Selected extract
Hollywood | |
---|---|
Genre | Documentary |
Written by | Kevin Brownlow David Gill |
Directed by | Kevin Brownlow David Gill |
Narrated by | James Mason |
Theme music composer | Carl Davis |
Composer | Carl Davis |
Country of origin | United Kingdom |
Original language | English |
No. of episodes | 13 |
Production | |
Producers | Kevin Brownlow David Gill |
Editors | Dan Carter Trevor Waite Oscar Webb |
Running time | 49-52min per episode (ex. commercials), ~11h14m in total |
Production company | Thames Television |
Original release | |
Network | ITV |
Release | January 8 – April 1, 1980 |
Hollywood (also known as Hollywood: A Celebration of the American Silent Film) is a British television documentary miniseries produced by Thames Television and originally broadcast on ITV in 1980. Written and directed by film historians Kevin Brownlow and David Gill, it explored the establishment and development of the Hollywood studios [1] and their cultural impact during the silent film era of the 1910s and 1920s. [2] At the 1981 BAFTA TV Awards, the series won for Best Original Television Music and was nominated for Best Factual Series, Best Film Editing and Best Graphics. [3] [4] [5] [6]
The series has seldom been released on home video formats, apparently due to the complexity of obtaining home video rights to all of the film clips used. It is available on the Internet Archive. [7]
In 1995, Brownlow and Gill produced the followup series, Cinema Europe: The Other Hollywood , which explores the rise of the silent film industry in Sweden, Germany, France and Great Britain.

Collected material
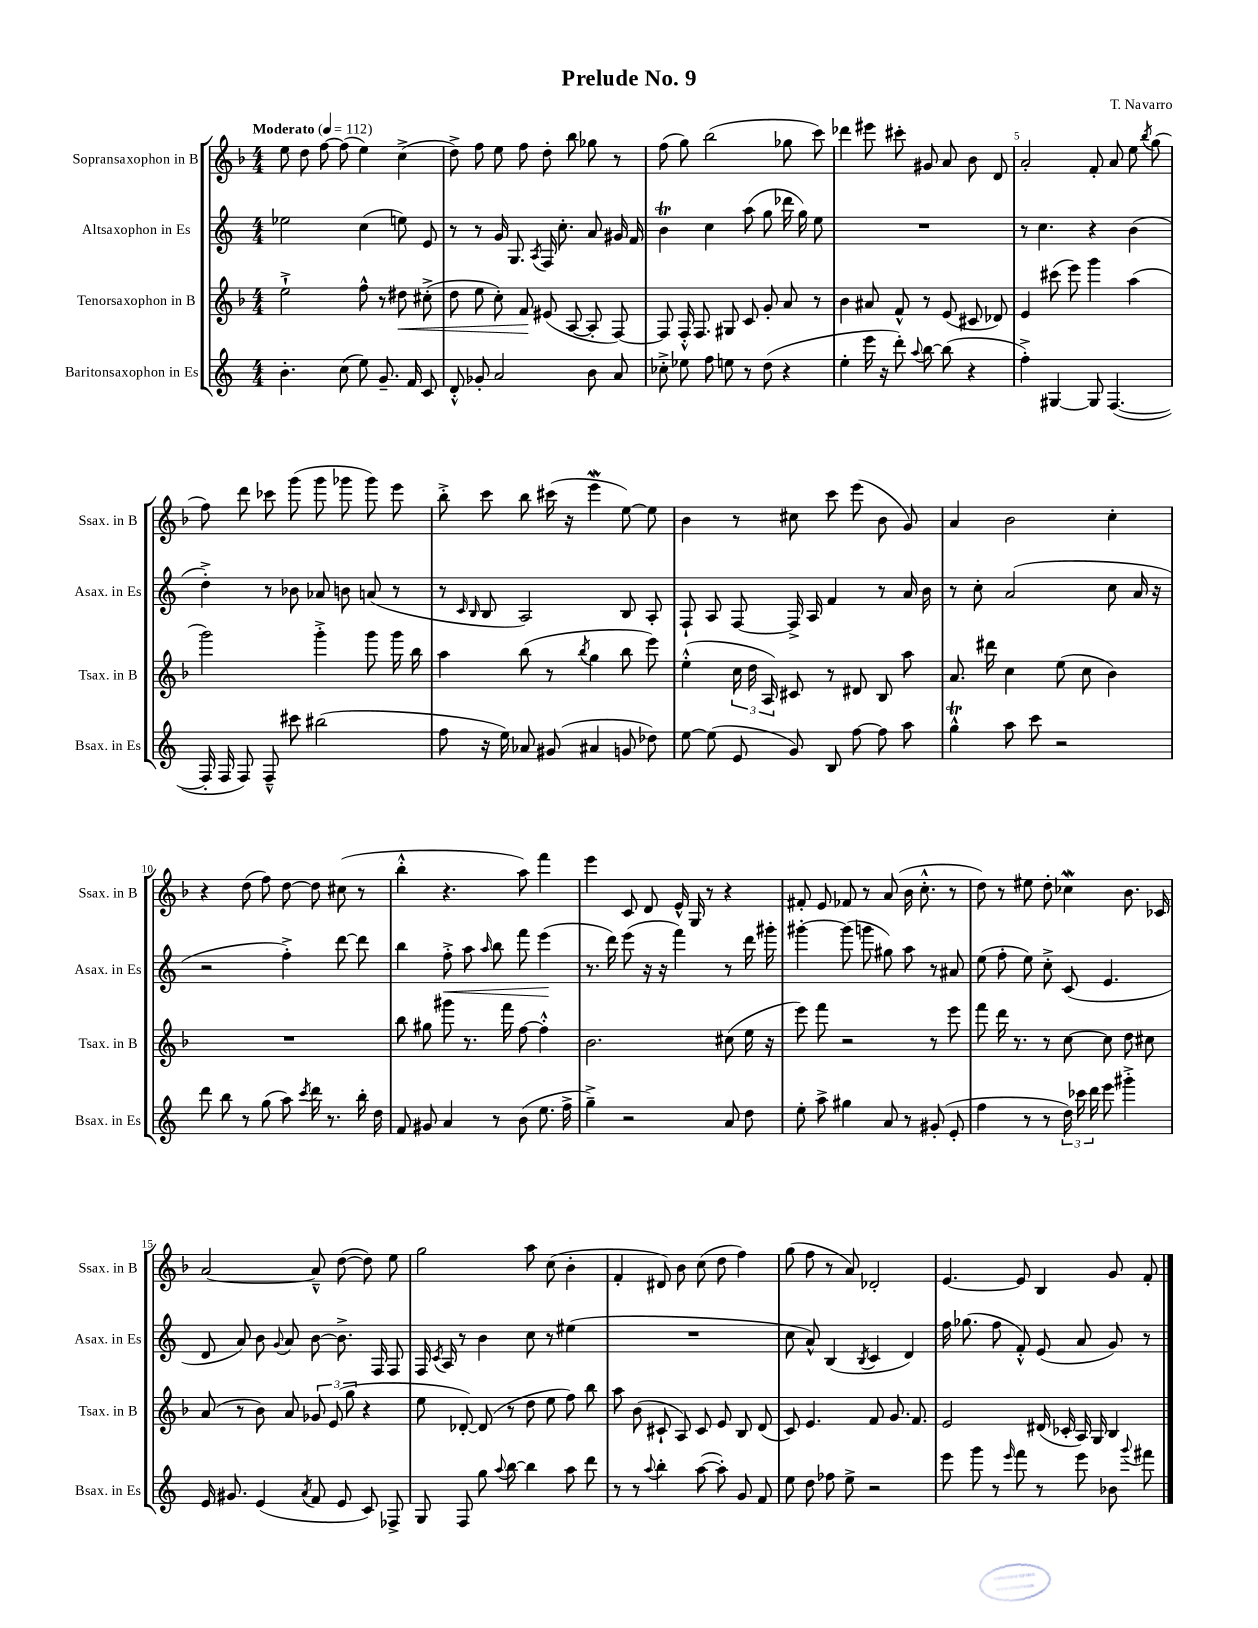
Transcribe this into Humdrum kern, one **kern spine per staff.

Required work
a) Decide whether each statement agrees with the article on the Hollywood miniseries, giving yes or no with the deciding words quoted: (i) The series was first shown on ITV. (ii) The series won the BAFTA for Best Factual Series. (iii) The followup series covers the silent film industry in Italy.
b) Using the article on the Hollywood miniseries, answer these questions:
(i) Who narrated the series?
(ii) How many episodes does it have?
(iii) In what year did Brownlow and Gill produce the followup series?
c) Extend the article on the Hollywood miniseries from where it stops.
The lines stand apart from the article on the Hollywood miniseries and are separate material.

Answers to each task
a)
(i) Yes: "originally broadcast on ITV in 1980"
(ii) No: "was nominated for Best Factual Series"
(iii) No: "explores the rise of the silent film industry in Sweden, Germany, France and Great Britain"

b)
(i) James Mason
(ii) 13
(iii) 1995

c)
The series consists of 13 50-minute episodes, with each episode dealing with a specific aspect of Hollywood history. The actor James Mason, an enthusiast of the period, supplied the narration [8] while a lilting and expressive score was contributed by Carl Davis. [9]
Technical quality was an important aspect of the production. Silent films had often been screened on television from poor-quality copies running at an inaccurate speed, usually accompanied by honky tonk piano music. Hollywood used silent film clips sourced from the best available material, shown at their original running speed via a polygonal prism telecine, and with an orchestral score, giving viewers a chance to see what they originally looked and sounded like. For instance, the first episode features a clip of Life of an American Fireman , produced in 1903 with the aforementioned stereotypical poor quality print and music and then compares that with a clip of The Fire Brigade , produced over two decades later in 1926, in a high quality print run at the proper speed with full orchestral accompaniment.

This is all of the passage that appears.